Burnaby NewsLeader

Special Christmas ornament helps military families

Reservist Chris Poulton, his wife Sherrilynn and their son Liam check out a new ornament which is being sold at Sears stores to raise money for military families readjusting to day-to-day civilian life. - MARIO BARTEL/NEWSLEADER
Reservist Chris Poulton, his wife Sherrilynn and their son Liam check out a new ornament which is being sold at Sears stores to raise money for military families readjusting to day-to-day civilian life.
— image credit: MARIO BARTEL/NEWSLEADER

The first few times Sherrilynn Poulton went driving with her husband Chris after he returned from a year-long tour of duty with the Canadian military in Afghanistan, she kept her right foot poised over a phantom brake pedal in the car's passenger side. After all, Western rules of the road don't apply in a war zone and there was no telling what bad habits Chris picked up dodging potholes and land mines on dusty goat tracks.
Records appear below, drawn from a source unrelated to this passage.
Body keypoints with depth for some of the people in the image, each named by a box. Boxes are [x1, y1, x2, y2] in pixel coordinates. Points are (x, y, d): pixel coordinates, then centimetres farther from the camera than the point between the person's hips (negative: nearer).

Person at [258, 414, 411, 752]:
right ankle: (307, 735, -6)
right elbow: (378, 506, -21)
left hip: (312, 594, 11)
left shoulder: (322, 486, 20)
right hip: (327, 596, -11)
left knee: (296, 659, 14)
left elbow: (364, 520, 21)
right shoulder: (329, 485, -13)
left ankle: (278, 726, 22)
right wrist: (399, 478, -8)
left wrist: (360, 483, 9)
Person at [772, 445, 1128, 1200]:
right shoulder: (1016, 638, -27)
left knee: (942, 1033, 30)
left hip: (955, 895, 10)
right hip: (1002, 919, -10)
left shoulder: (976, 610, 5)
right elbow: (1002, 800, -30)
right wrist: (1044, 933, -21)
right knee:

That's just one of the myriad adjustments military families face when a loved one returns from active duty.

To help ease that transition, Sears Canada has launched a special Christmas ornament in support of Canada's military community and their families. All of the proceeds from sales of the ornament at the department store's 118 Canadian outlets go to the Military Families Fund which helps soldiers and their loved ones with rehabilitation, educational and financial assistance.

"We are pleased to support the Military Families Fund which provides ongoing assistance to our troops and their families," said Lisa Phelan, the manager of the Sears store at Brentwood Town Centre, where the ornament was unveiled on Tuesday.

It's not easy for soldiers to tend to the mundane tasks of civilian life when they've been obeying orders, speaking military jargon and just trying to stay alive for the past 12 months, said Nancy Szastkiw, a family liaison officer with the BC Military Family Resource Centre.

After living every day in fatigues, it can be tough to shop for regular street clothes. Even telling time on a 12-hour clock rather than the military's 24-hour clock can be a challenge.

It's especially difficult in the first month after a soldier's return, said Szastkiw. "All of them have symptoms like sleep disorders, intestinal disorders. We ask people not to panic."

While technology made the year-long absence of Sherrilynn Poulton's husband less arduous, as they were able to stay in touch with daily video chats over Skype, having him back in the house was a bit of a jolt. She and their nine-year old son Liam had developed their own routine.

"Life changes when he comes home," said Sherrilynn, whose family were special guests at the ornament's launch. "The challenges change day to day. There's a cultural shock, we have to be patient getting readjusted."

But after missing Chris last Christmas as he began his tour, she said she's thrilled to be able to celebrate the holiday with him at home this year. Along with a special new ornament on their tree.